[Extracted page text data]
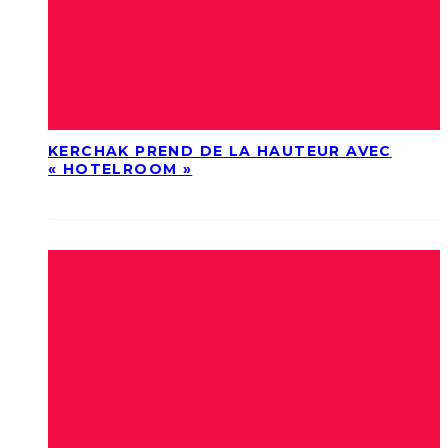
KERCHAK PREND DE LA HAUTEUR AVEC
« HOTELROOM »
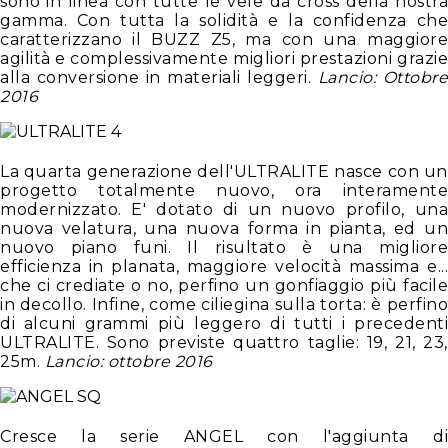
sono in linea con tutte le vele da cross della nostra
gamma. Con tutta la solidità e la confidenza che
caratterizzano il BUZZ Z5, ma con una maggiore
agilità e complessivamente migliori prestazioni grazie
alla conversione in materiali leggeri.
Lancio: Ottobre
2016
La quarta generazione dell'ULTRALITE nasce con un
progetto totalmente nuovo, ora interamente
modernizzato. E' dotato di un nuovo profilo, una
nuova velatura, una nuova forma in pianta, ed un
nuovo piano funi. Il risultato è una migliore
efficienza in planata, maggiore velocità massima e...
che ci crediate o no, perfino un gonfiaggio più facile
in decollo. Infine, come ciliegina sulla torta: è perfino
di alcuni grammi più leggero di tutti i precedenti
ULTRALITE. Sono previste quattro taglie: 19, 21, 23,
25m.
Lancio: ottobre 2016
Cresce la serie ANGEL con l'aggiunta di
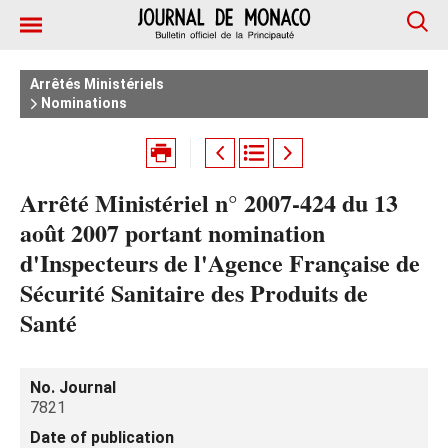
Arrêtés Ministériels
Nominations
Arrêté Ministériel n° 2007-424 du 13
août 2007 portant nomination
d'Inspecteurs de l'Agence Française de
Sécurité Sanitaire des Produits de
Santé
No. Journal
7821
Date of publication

* **EXERCISE**
Retype the data above exactly, dropping every picture.

* **ANSWER TO THIS TASK**
KERCHAK PREND DE LA HAUTEUR AVEC
« HOTELROOM »
sono in linea con tutte le vele da cross della nostra
gamma. Con tutta la solidità e la confidenza che
caratterizzano il BUZZ Z5, ma con una maggiore
agilità e complessivamente migliori prestazioni grazie
alla conversione in materiali leggeri.
Lancio: Ottobre
2016
La quarta generazione dell'ULTRALITE nasce con un
progetto totalmente nuovo, ora interamente
modernizzato. E' dotato di un nuovo profilo, una
nuova velatura, una nuova forma in pianta, ed un
nuovo piano funi. Il risultato è una migliore
efficienza in planata, maggiore velocità massima e...
che ci crediate o no, perfino un gonfiaggio più facile
in decollo. Infine, come ciliegina sulla torta: è perfino
di alcuni grammi più leggero di tutti i precedenti
ULTRALITE. Sono previste quattro taglie: 19, 21, 23,
25m.
Lancio: ottobre 2016
Cresce la serie ANGEL con l'aggiunta di
Arrêtés Ministériels
Nominations
Arrêté Ministériel n° 2007-424 du 13
août 2007 portant nomination
d'Inspecteurs de l'Agence Française de
Sécurité Sanitaire des Produits de
Santé
No. Journal
7821
Date of publication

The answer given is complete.